In the records below, some lines hold the word "analysis". Copy each of those lines.

Saved entries
******

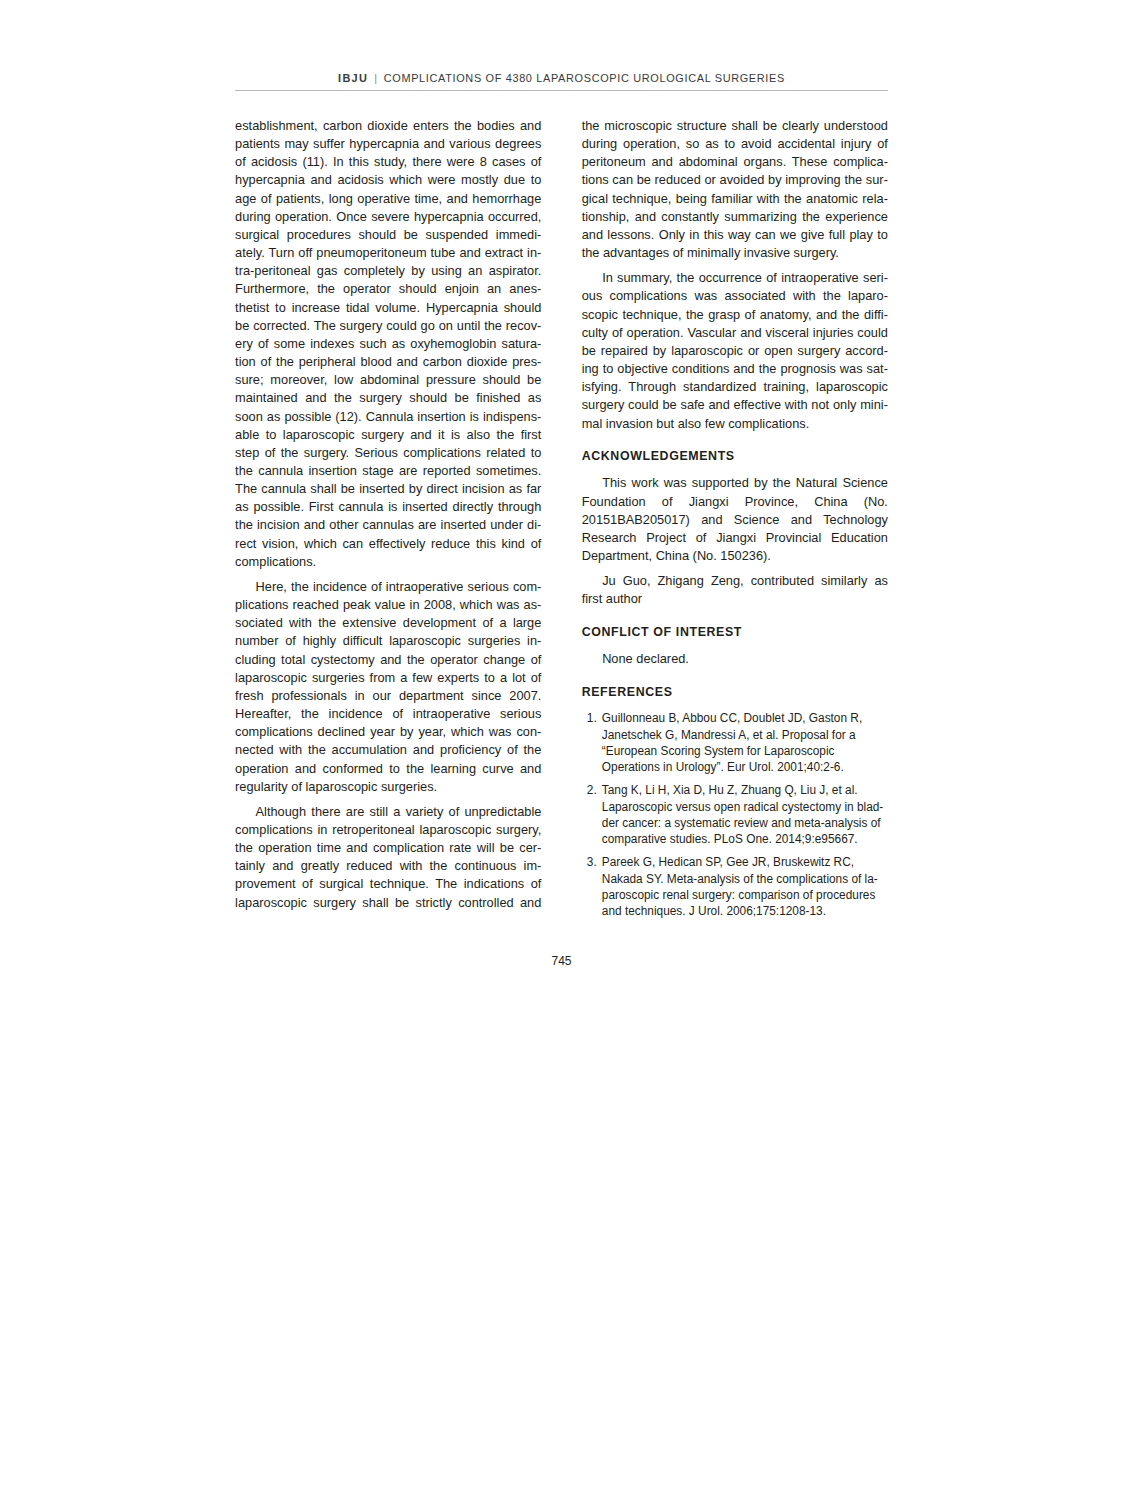IBJU|Complications of 4380 Laparoscopic Urological Surgeries
establishment, carbon dioxide enters the bodies and patients may suffer hypercapnia and various degrees of acidosis (11). In this study, there were 8 cases of hypercapnia and acidosis which were mostly due to age of patients, long operative time, and hemorrhage during operation. Once severe hypercapnia occurred, surgical procedures should be suspended immediately. Turn off pneumoperitoneum tube and extract intra-peritoneal gas completely by using an aspirator. Furthermore, the operator should enjoin an anesthetist to increase tidal volume. Hypercapnia should be corrected. The surgery could go on until the recovery of some indexes such as oxyhemoglobin saturation of the peripheral blood and carbon dioxide pressure; moreover, low abdominal pressure should be maintained and the surgery should be finished as soon as possible (12). Cannula insertion is indispensable to laparoscopic surgery and it is also the first step of the surgery. Serious complications related to the cannula insertion stage are reported sometimes. The cannula shall be inserted by direct incision as far as possible. First cannula is inserted directly through the incision and other cannulas are inserted under direct vision, which can effectively reduce this kind of complications.
Here, the incidence of intraoperative serious complications reached peak value in 2008, which was associated with the extensive development of a large number of highly difficult laparoscopic surgeries including total cystectomy and the operator change of laparoscopic surgeries from a few experts to a lot of fresh professionals in our department since 2007. Hereafter, the incidence of intraoperative serious complications declined year by year, which was connected with the accumulation and proficiency of the operation and conformed to the learning curve and regularity of laparoscopic surgeries.
Although there are still a variety of unpredictable complications in retroperitoneal laparoscopic surgery, the operation time and complication rate will be certainly and greatly reduced with the continuous improvement of surgical technique. The indications of laparoscopic surgery shall be strictly controlled and the microscopic structure shall be clearly understood during operation, so as to avoid accidental injury of peritoneum and abdominal organs. These complications can be reduced or avoided by improving the surgical technique, being familiar with the anatomic relationship, and constantly summarizing the experience and lessons. Only in this way can we give full play to the advantages of minimally invasive surgery.
In summary, the occurrence of intraoperative serious complications was associated with the laparoscopic technique, the grasp of anatomy, and the difficulty of operation. Vascular and visceral injuries could be repaired by laparoscopic or open surgery according to objective conditions and the prognosis was satisfying. Through standardized training, laparoscopic surgery could be safe and effective with not only minimal invasion but also few complications.
Acknowledgements
This work was supported by the Natural Science Foundation of Jiangxi Province, China (No. 20151BAB205017) and Science and Technology Research Project of Jiangxi Provincial Education Department, China (No. 150236).
Ju Guo, Zhigang Zeng, contributed similarly as first author
Conflict of Interest
None declared.
References
Guillonneau B, Abbou CC, Doublet JD, Gaston R, Janetschek G, Mandressi A, et al. Proposal for a “European Scoring System for Laparoscopic Operations in Urology”. Eur Urol. 2001;40:2-6.
Tang K, Li H, Xia D, Hu Z, Zhuang Q, Liu J, et al. Laparoscopic versus open radical cystectomy in bladder cancer: a systematic review and meta-analysis of comparative studies. PLoS One. 2014;9:e95667.
Pareek G, Hedican SP, Gee JR, Bruskewitz RC, Nakada SY. Meta-analysis of the complications of laparoscopic renal surgery: comparison of procedures and techniques. J Urol. 2006;175:1208-13.
745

******

* The completed task *
Tang K, Li H, Xia D, Hu Z, Zhuang Q, Liu J, et al. Laparoscopic versus open radical cystectomy in bladder cancer: a systematic review and meta-analysis of comparative studies. PLoS One. 2014;9:e95667.
Pareek G, Hedican SP, Gee JR, Bruskewitz RC, Nakada SY. Meta-analysis of the complications of laparoscopic renal surgery: comparison of procedures and techniques. J Urol. 2006;175:1208-13.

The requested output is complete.